I’m applying this framework to the study of Heteronotia binoei, an Australian gecko. Making sure I can shove this dataset all the way through Quetzal will ensure that future users will not get stuck in a pipe!
We need more EGGS! If the iDDC community can come together to discuss what models should be designed and for what data, that could expand the list of available simulators and push the iDDC field forward! That will take a village!
A quite expected issue concerns the volume of data that the simulations will need to handle. There are many ideas I would like to test, for example:
- using VRT (GDAL Vitual Format) to represent large and complex geospatial datasets and transformations
- using Voronoi tesselations to approximate the landscape where fine resolution is not needed, but increasing the number of cells where key processes are expected to happen (e.g., small rock formations in a desert or on a glacier, or narrow straits between larger bodies of water).

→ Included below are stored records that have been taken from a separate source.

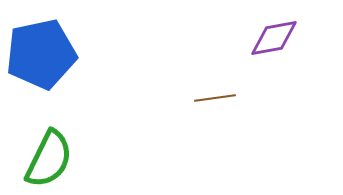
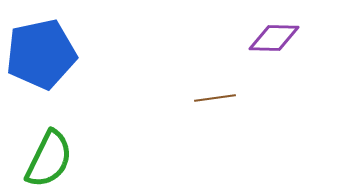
purple diamond: rotated 12 degrees clockwise
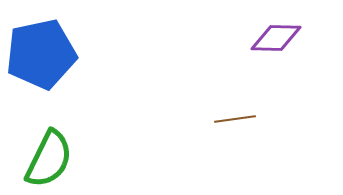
purple diamond: moved 2 px right
brown line: moved 20 px right, 21 px down
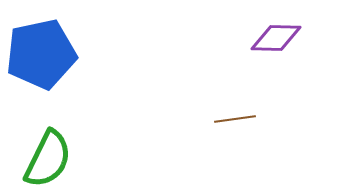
green semicircle: moved 1 px left
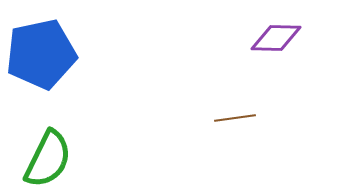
brown line: moved 1 px up
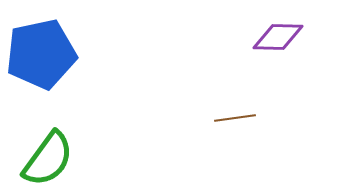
purple diamond: moved 2 px right, 1 px up
green semicircle: rotated 10 degrees clockwise
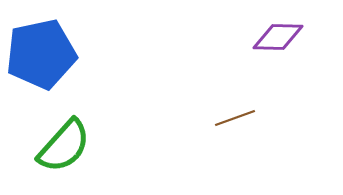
brown line: rotated 12 degrees counterclockwise
green semicircle: moved 16 px right, 13 px up; rotated 6 degrees clockwise
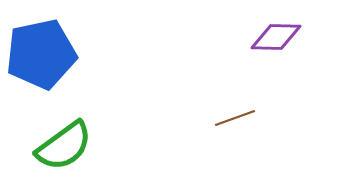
purple diamond: moved 2 px left
green semicircle: rotated 12 degrees clockwise
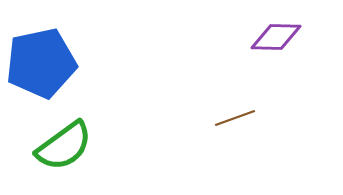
blue pentagon: moved 9 px down
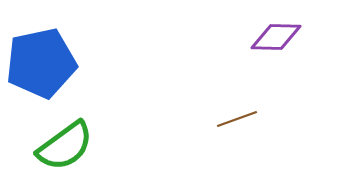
brown line: moved 2 px right, 1 px down
green semicircle: moved 1 px right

- Engage a discussion with climate scientists about multi-scale modeling: they would obviously know better than I do if and how we could reuse some of their tools/concepts to tackle the many scales of phylogeographic questions!
References
-
Knowles, L. L. (2009). Statistical phylogeography. Annual Review of Ecology, Evolution, and Systematics, 40, 593-612
-
Larsson, D. J., Pan, D., & Schneeweiss, G. M. (2021). Addressing alpine plant phylogeography using integrative distributional, demographic and coalescent modeling. Alpine Botany, 1-15.